=== RECORDED INFORMATION ===

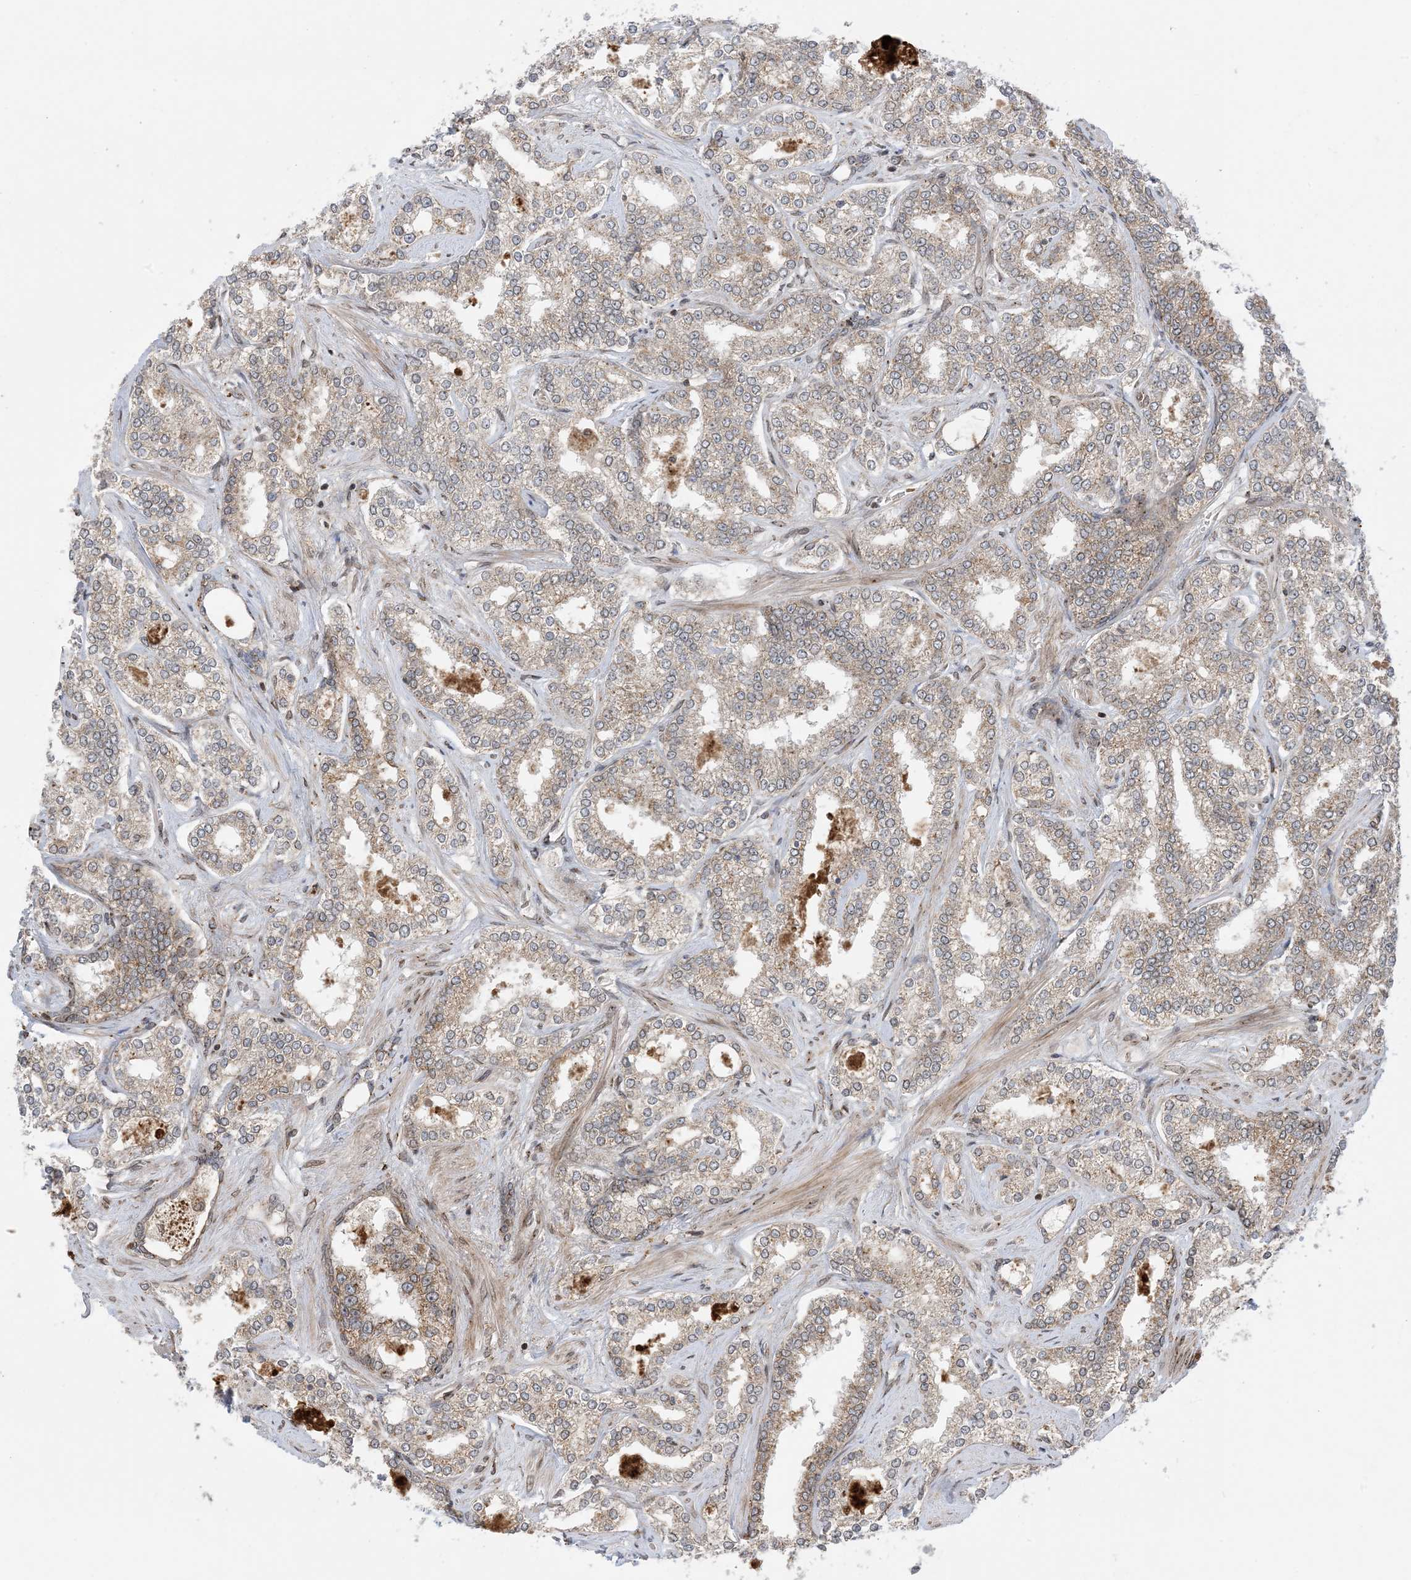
{"staining": {"intensity": "weak", "quantity": "25%-75%", "location": "cytoplasmic/membranous"}, "tissue": "prostate cancer", "cell_type": "Tumor cells", "image_type": "cancer", "snomed": [{"axis": "morphology", "description": "Normal tissue, NOS"}, {"axis": "morphology", "description": "Adenocarcinoma, High grade"}, {"axis": "topography", "description": "Prostate"}], "caption": "Protein staining of prostate cancer (high-grade adenocarcinoma) tissue demonstrates weak cytoplasmic/membranous expression in about 25%-75% of tumor cells.", "gene": "CASP4", "patient": {"sex": "male", "age": 83}}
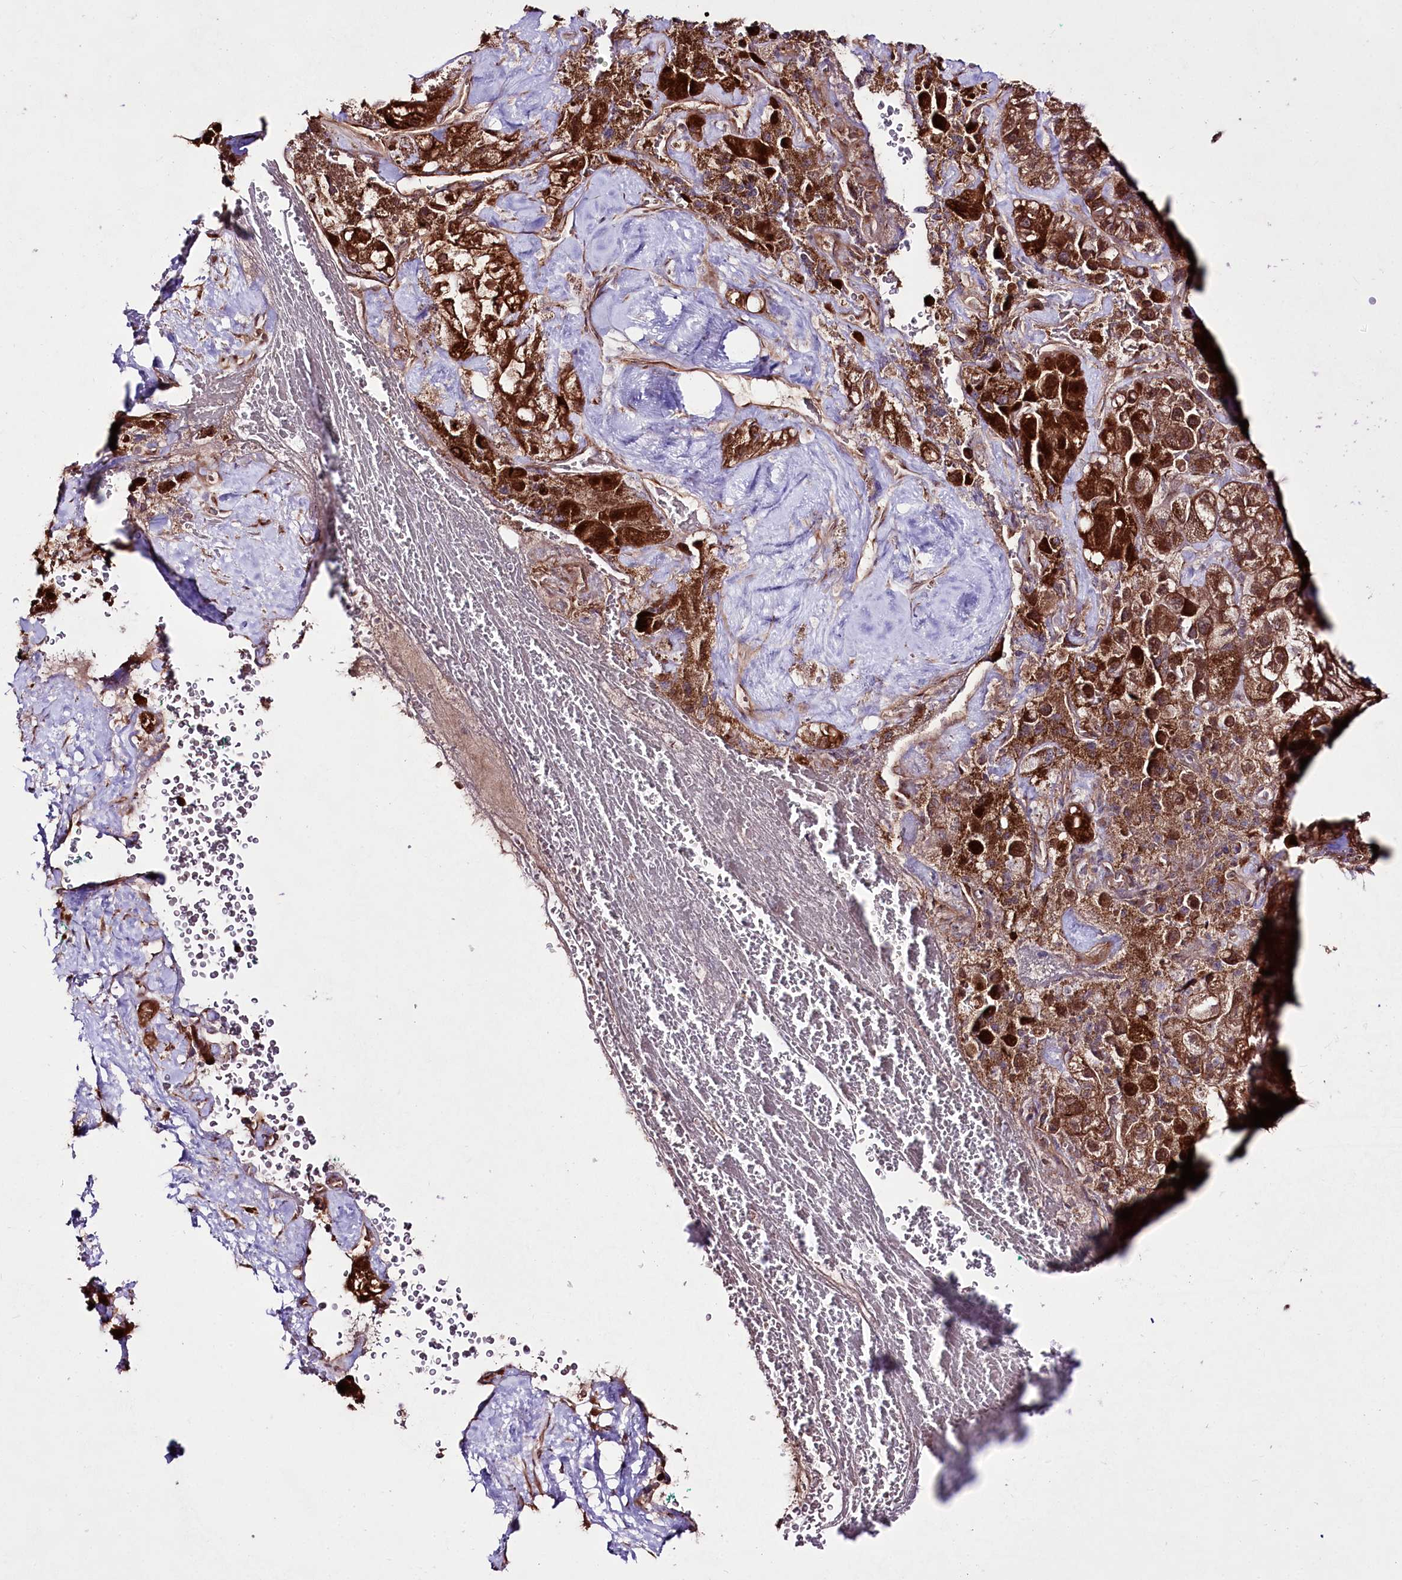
{"staining": {"intensity": "strong", "quantity": ">75%", "location": "cytoplasmic/membranous"}, "tissue": "liver cancer", "cell_type": "Tumor cells", "image_type": "cancer", "snomed": [{"axis": "morphology", "description": "Normal tissue, NOS"}, {"axis": "morphology", "description": "Carcinoma, Hepatocellular, NOS"}, {"axis": "topography", "description": "Liver"}], "caption": "IHC of human liver cancer reveals high levels of strong cytoplasmic/membranous expression in approximately >75% of tumor cells.", "gene": "REXO2", "patient": {"sex": "male", "age": 57}}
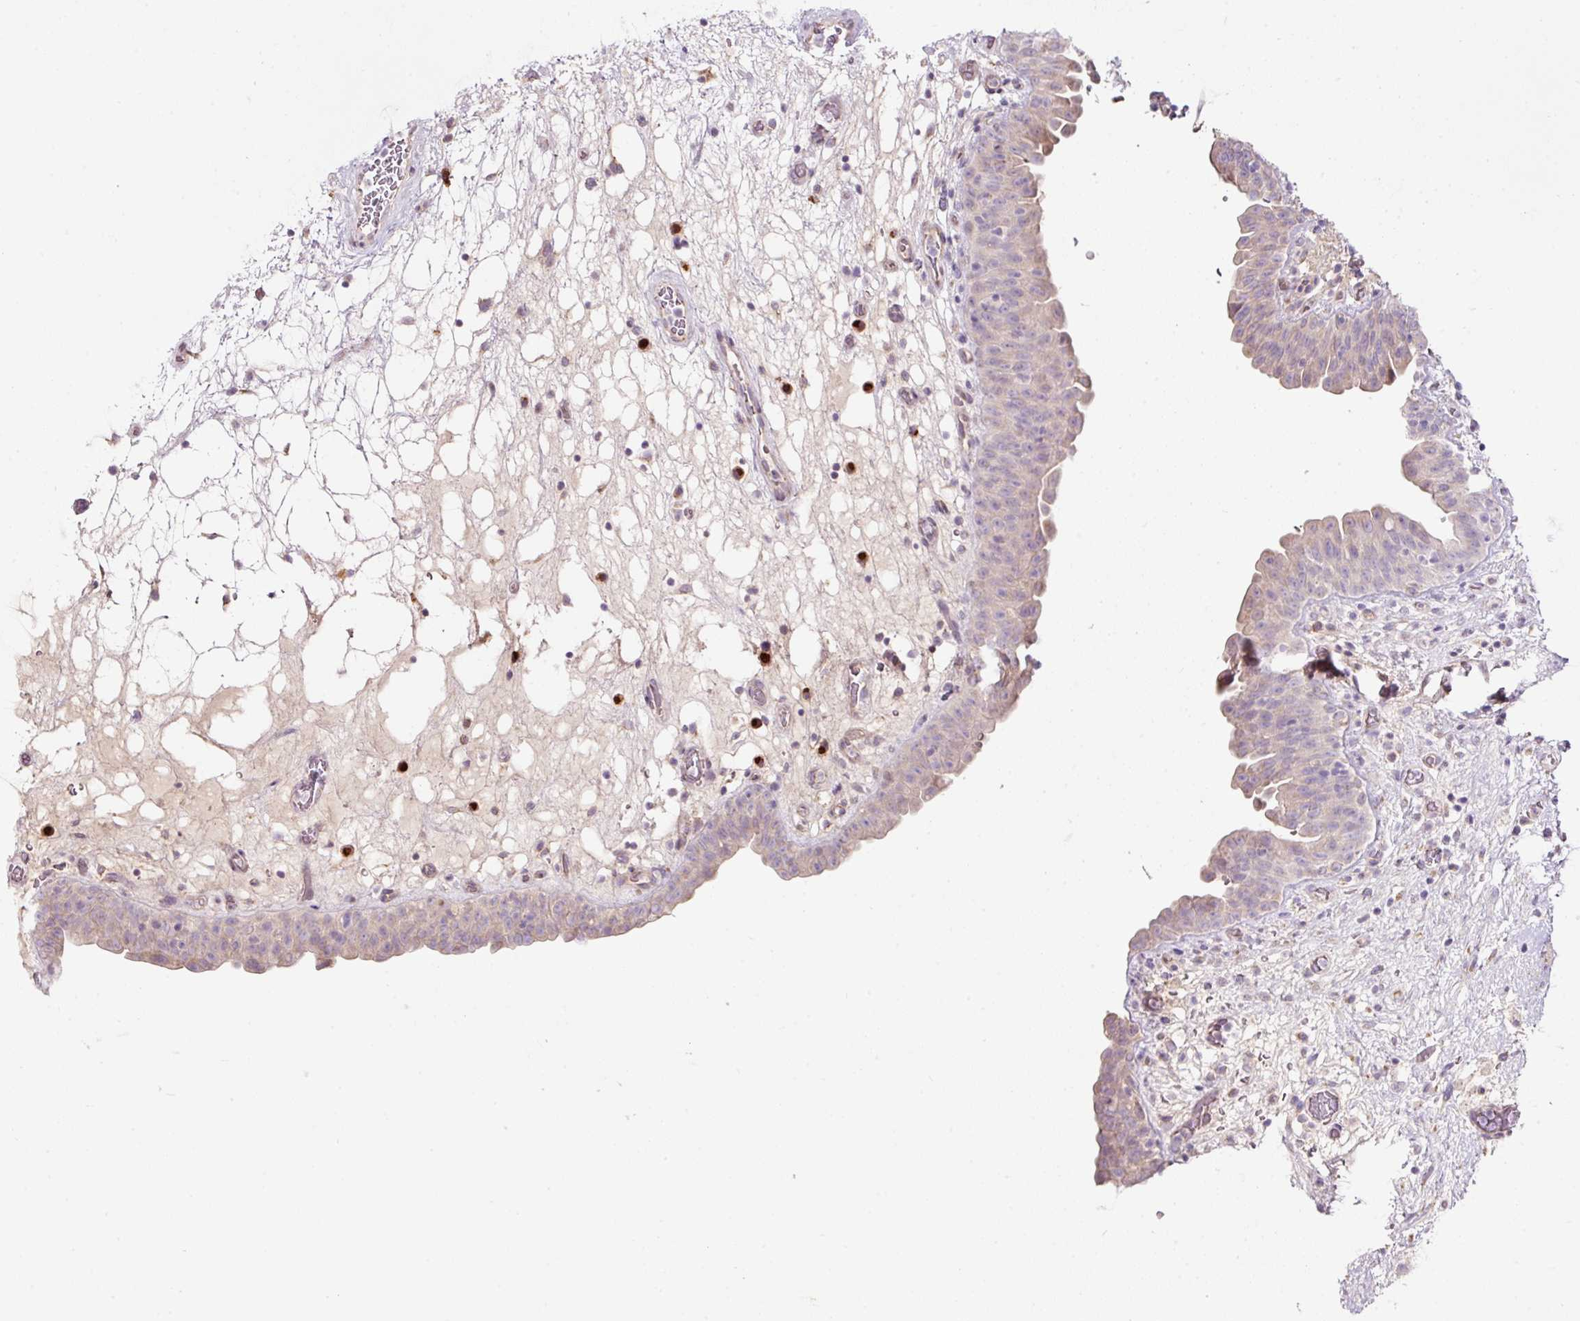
{"staining": {"intensity": "weak", "quantity": "<25%", "location": "cytoplasmic/membranous"}, "tissue": "urinary bladder", "cell_type": "Urothelial cells", "image_type": "normal", "snomed": [{"axis": "morphology", "description": "Normal tissue, NOS"}, {"axis": "topography", "description": "Urinary bladder"}], "caption": "This is an immunohistochemistry (IHC) histopathology image of unremarkable urinary bladder. There is no expression in urothelial cells.", "gene": "NBPF11", "patient": {"sex": "male", "age": 71}}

=== WORK ITEM ===
Check every line above for the word "tumor" and copy those that have it.

=== EXERCISE SOLUTION ===
{"staining": {"intensity": "weak", "quantity": "25%-75%", "location": "cytoplasmic/membranous"}, "tissue": "prostate cancer", "cell_type": "Tumor cells", "image_type": "cancer", "snomed": [{"axis": "morphology", "description": "Normal tissue, NOS"}, {"axis": "morphology", "description": "Adenocarcinoma, High grade"}, {"axis": "topography", "description": "Prostate"}], "caption": "Protein staining of prostate cancer (high-grade adenocarcinoma) tissue demonstrates weak cytoplasmic/membranous expression in about 25%-75% of tumor cells.", "gene": "CASP4", "patient": {"sex": "male", "age": 83}}
{"staining": {"intensity": "strong", "quantity": ">75%", "location": "cytoplasmic/membranous"}, "tissue": "liver cancer", "cell_type": "Tumor cells", "image_type": "cancer", "snomed": [{"axis": "morphology", "description": "Normal tissue, NOS"}, {"axis": "morphology", "description": "Carcinoma, Hepatocellular, NOS"}, {"axis": "topography", "description": "Liver"}], "caption": "IHC of human liver cancer reveals high levels of strong cytoplasmic/membranous expression in approximately >75% of tumor cells.", "gene": "REXO2", "patient": {"sex": "male", "age": 57}}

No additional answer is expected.